The tabular user interface of BioGRID has been improved through implementation of AJAX techniques. The interface now provides the option to narrow search results to quantitative datasets; this feature will soon be elaborated to enable user-defined search criteria according to data type, evidence codes and data source. The ability to expand hidden fields with a single mouse click to provide greater detail, such as for Gene Ontology classifications (23), has also been added. Search results now include bait and hit designations to indicate the directionality of interactions. Additional annotation features including phenotype, post-translational modification, domains and motifs are currently under construction.
We have implemented an interaction management system (IMS) to support multiple simultaneous curators for each species supported by BioGRID. The IMS is a multiuser web-based application written in PHP that interfaces directly with the BioGRID. An intuitive graphical interface allows curators to quickly record interactions from an automatically updated list of publications.
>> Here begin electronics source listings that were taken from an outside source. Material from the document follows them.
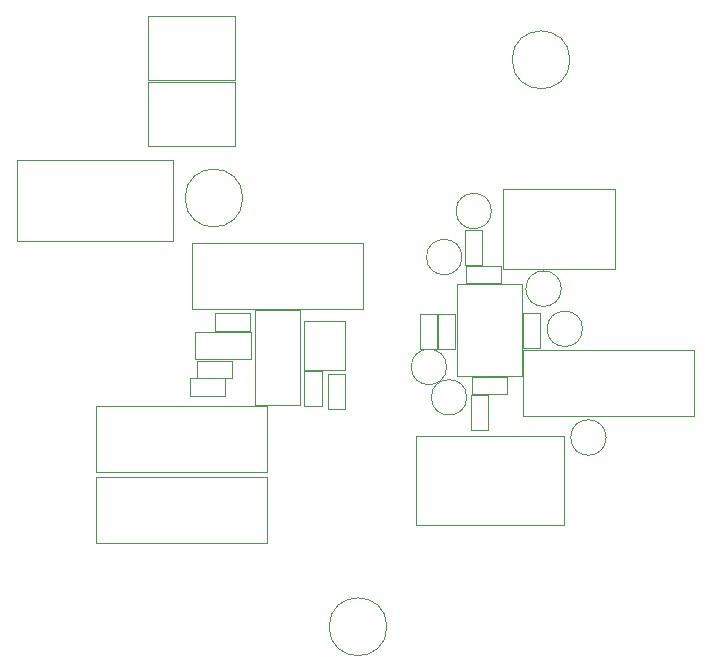
<source format=gbr>
G04 #@! TF.GenerationSoftware,KiCad,Pcbnew,5.1.5+dfsg1-2build2*
G04 #@! TF.CreationDate,2021-03-18T18:13:08+09:00*
G04 #@! TF.ProjectId,puck,7075636b-2e6b-4696-9361-645f70636258,rev?*
G04 #@! TF.SameCoordinates,Original*
G04 #@! TF.FileFunction,Other,User*
%FSLAX46Y46*%
G04 Gerber Fmt 4.6, Leading zero omitted, Abs format (unit mm)*
G04 Created by KiCad (PCBNEW 5.1.5+dfsg1-2build2) date 2021-03-18 18:13:08*
%MOMM*%
%LPD*%
G04 APERTURE LIST*
%ADD10C,0.050000*%
G04 APERTURE END LIST*
D10*
X124600000Y-145200000D02*
G75*
G03X124600000Y-145200000I-2450000J0D01*
G01*
X140100000Y-97200000D02*
G75*
G03X140100000Y-97200000I-2450000J0D01*
G01*
X112400000Y-108900000D02*
G75*
G03X112400000Y-108900000I-2450000J0D01*
G01*
X111715000Y-104500000D02*
X104385000Y-104500000D01*
X111715000Y-99100000D02*
X104385000Y-99100000D01*
X111715000Y-104500000D02*
X111715000Y-99100000D01*
X104385000Y-104500000D02*
X104385000Y-99100000D01*
X111715000Y-98900000D02*
X104385000Y-98900000D01*
X111715000Y-93500000D02*
X104385000Y-93500000D01*
X111715000Y-98900000D02*
X111715000Y-93500000D01*
X104385000Y-98900000D02*
X104385000Y-93500000D01*
X131358518Y-125774728D02*
G75*
G03X131358518Y-125774728I-1500000J0D01*
G01*
X130950000Y-113900000D02*
G75*
G03X130950000Y-113900000I-1500000J0D01*
G01*
X139358518Y-116574728D02*
G75*
G03X139358518Y-116574728I-1500000J0D01*
G01*
X129650000Y-123200000D02*
G75*
G03X129650000Y-123200000I-1500000J0D01*
G01*
X143158518Y-129174728D02*
G75*
G03X143158518Y-129174728I-1500000J0D01*
G01*
X141158517Y-119974728D02*
G75*
G03X141158517Y-119974728I-1500000J0D01*
G01*
X133450000Y-110000000D02*
G75*
G03X133450000Y-110000000I-1500000J0D01*
G01*
X136008518Y-116169729D02*
X136008518Y-123979729D01*
X130508518Y-116169729D02*
X130508518Y-123979729D01*
X136008518Y-116169729D02*
X130508518Y-116169729D01*
X136008518Y-123979729D02*
X130508518Y-123979729D01*
X117540000Y-123485000D02*
X117540000Y-119315000D01*
X117540000Y-119315000D02*
X121060000Y-119315000D01*
X121060000Y-119315000D02*
X121060000Y-123485000D01*
X121060000Y-123485000D02*
X117540000Y-123485000D01*
X131295000Y-114644728D02*
X134255000Y-114644728D01*
X131295000Y-116104728D02*
X131295000Y-114644728D01*
X134255000Y-116104728D02*
X131295000Y-116104728D01*
X134255000Y-114644728D02*
X134255000Y-116104728D01*
X134738518Y-125504729D02*
X131778518Y-125504729D01*
X134738518Y-124044729D02*
X134738518Y-125504729D01*
X131778518Y-124044729D02*
X134738518Y-124044729D01*
X131778518Y-125504729D02*
X131778518Y-124044729D01*
X132680000Y-111620000D02*
X132680000Y-114580000D01*
X131220000Y-111620000D02*
X132680000Y-111620000D01*
X131220000Y-114580000D02*
X131220000Y-111620000D01*
X132680000Y-114580000D02*
X131220000Y-114580000D01*
X137588518Y-118669728D02*
X137588518Y-121629728D01*
X136128518Y-118669728D02*
X137588518Y-118669728D01*
X136128518Y-121629728D02*
X136128518Y-118669728D01*
X137588518Y-121629728D02*
X136128518Y-121629728D01*
X131720000Y-128555000D02*
X131720000Y-125595000D01*
X133180000Y-128555000D02*
X131720000Y-128555000D01*
X133180000Y-125595000D02*
X133180000Y-128555000D01*
X131720000Y-125595000D02*
X133180000Y-125595000D01*
X108130000Y-118290000D02*
X108130000Y-112710000D01*
X122610000Y-118290000D02*
X108130000Y-118290000D01*
X122610000Y-112710000D02*
X122610000Y-118290000D01*
X108130000Y-112710000D02*
X122610000Y-112710000D01*
X114470000Y-132510000D02*
X114470000Y-138090000D01*
X99990000Y-132510000D02*
X114470000Y-132510000D01*
X99990000Y-138090000D02*
X99990000Y-132510000D01*
X114470000Y-138090000D02*
X99990000Y-138090000D01*
X136138518Y-121784728D02*
X150618518Y-121784728D01*
X150618518Y-121784728D02*
X150618518Y-127364728D01*
X150618518Y-127364728D02*
X136138518Y-127364728D01*
X136138518Y-127364728D02*
X136138518Y-121784728D01*
X114470000Y-126510000D02*
X114470000Y-132090000D01*
X99990000Y-126510000D02*
X114470000Y-126510000D01*
X99990000Y-132090000D02*
X99990000Y-126510000D01*
X114470000Y-132090000D02*
X99990000Y-132090000D01*
X117250000Y-126400000D02*
X117250000Y-118400000D01*
X113450000Y-126400000D02*
X117250000Y-126400000D01*
X113450000Y-118400000D02*
X113450000Y-126400000D01*
X117250000Y-118400000D02*
X113450000Y-118400000D01*
X108350000Y-120250000D02*
X108350000Y-122550000D01*
X113050000Y-122550000D02*
X108350000Y-122550000D01*
X113050000Y-120250000D02*
X113050000Y-122550000D01*
X108350000Y-120250000D02*
X113050000Y-120250000D01*
X143870000Y-114900000D02*
X143870000Y-108100000D01*
X143870000Y-108100000D02*
X134430000Y-108100000D01*
X134430000Y-108100000D02*
X134430000Y-114900000D01*
X134430000Y-114900000D02*
X143870000Y-114900000D01*
X93300000Y-105700000D02*
X93300000Y-112500000D01*
X93300000Y-112500000D02*
X106500000Y-112500000D01*
X106500000Y-112500000D02*
X106500000Y-105700000D01*
X106500000Y-105700000D02*
X93300000Y-105700000D01*
X121080000Y-123822500D02*
X121080000Y-126782500D01*
X119620000Y-123822500D02*
X121080000Y-123822500D01*
X119620000Y-126782500D02*
X119620000Y-123822500D01*
X121080000Y-126782500D02*
X119620000Y-126782500D01*
X117620000Y-126477500D02*
X117620000Y-123517500D01*
X119080000Y-126477500D02*
X117620000Y-126477500D01*
X119080000Y-123517500D02*
X119080000Y-126477500D01*
X117620000Y-123517500D02*
X119080000Y-123517500D01*
X110927500Y-125630000D02*
X107967500Y-125630000D01*
X110927500Y-124170000D02*
X110927500Y-125630000D01*
X107967500Y-124170000D02*
X110927500Y-124170000D01*
X107967500Y-125630000D02*
X107967500Y-124170000D01*
X111467500Y-124130000D02*
X108507500Y-124130000D01*
X111467500Y-122670000D02*
X111467500Y-124130000D01*
X108507500Y-122670000D02*
X111467500Y-122670000D01*
X108507500Y-124130000D02*
X108507500Y-122670000D01*
X110007500Y-118670000D02*
X112967500Y-118670000D01*
X110007500Y-120130000D02*
X110007500Y-118670000D01*
X112967500Y-120130000D02*
X110007500Y-120130000D01*
X112967500Y-118670000D02*
X112967500Y-120130000D01*
X127420000Y-121654728D02*
X127420000Y-118694728D01*
X128880000Y-121654728D02*
X127420000Y-121654728D01*
X128880000Y-118694728D02*
X128880000Y-121654728D01*
X127420000Y-118694728D02*
X128880000Y-118694728D01*
X128928518Y-121654728D02*
X128928518Y-118694728D01*
X130388518Y-121654728D02*
X128928518Y-121654728D01*
X130388518Y-118694728D02*
X130388518Y-121654728D01*
X128928518Y-118694728D02*
X130388518Y-118694728D01*
X127100000Y-129050000D02*
X139600000Y-129050000D01*
X127100000Y-136550000D02*
X127100000Y-129050000D01*
X139600000Y-136550000D02*
X127100000Y-136550000D01*
X139600000Y-129050000D02*
X139600000Y-136550000D01*
M02*

</source>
All interactions added via the IMS are verified against current annotation tables to eliminate errors and ambiguity in gene nomenclature. The IMS instantly commits new interactions to the BioGRID update pipeline, unless specified otherwise; interactions are collated each month and released as updates to the primary BioGRID and mirror sites, as well as model organism collaboration sites. Interactions may also be removed or modified in each monthly build, for example, in response to community feedback. All retired datasets are archived on the BioGRID downloads page in case the need for back-comparison arises.
We will continue to curate interactions from major model organism species, with a view to comprehensive back-curation, as we have done for S. cerevisiae and S. pombe. Further refinement of tools and display features in the BioGRID graphical user interface based on a flexible record tag structure will enable greater control over data views and downloadable datasets by the user. New plugins for data visualization are under development for Osprey, Cytoscape (24) and the Edinburgh Pathway Editor (25), which will allow more sophisticated interrogation of interaction networks. In order to facilitate dissemination of our open source software tools, we will strive for compatibility with the Generic Model Organism Database (GMOD) project (26). Finally, we will continue to develop our record structures in compliance with the Proteomics Standards Initiative Molecular Interactions (PSI-MI) standard (27,28).
We thank Gary Bader, Sue Rhee, Michael Cherry and David Botstein for helpful discussions; Eurie Hong and Benjamin Hitz for support at SGD; Rachel Drysdale and Don Gilbert for assistance in parsing interactions from Flybase; and Nevan Krogan, Jef Boeke, Tim Hughes and Charlie Boone for pre-publication release of large-scale datasets. M.T. was supported by a Canada Research Chair in Functional Genomics and Bioinformatics, a Howard Hughes Medical Institute International Scholar Award and a Royal Society Wolfson Research Merit Award. D.H.L. and J.B. were supported by Cancer Research UK and V.W. was supported by the Wellcome Trust. This work was supported by a Canadian Institutes of Health Research grant (GSP-36651 to M.T.) and a NIH National Center for Research Resources grant (1R01RR024031-01 to M.T. and K.D.). Funding to pay the Open Access publication charges for this article was provided by the NIH.
Conflict of interest statement. None declared.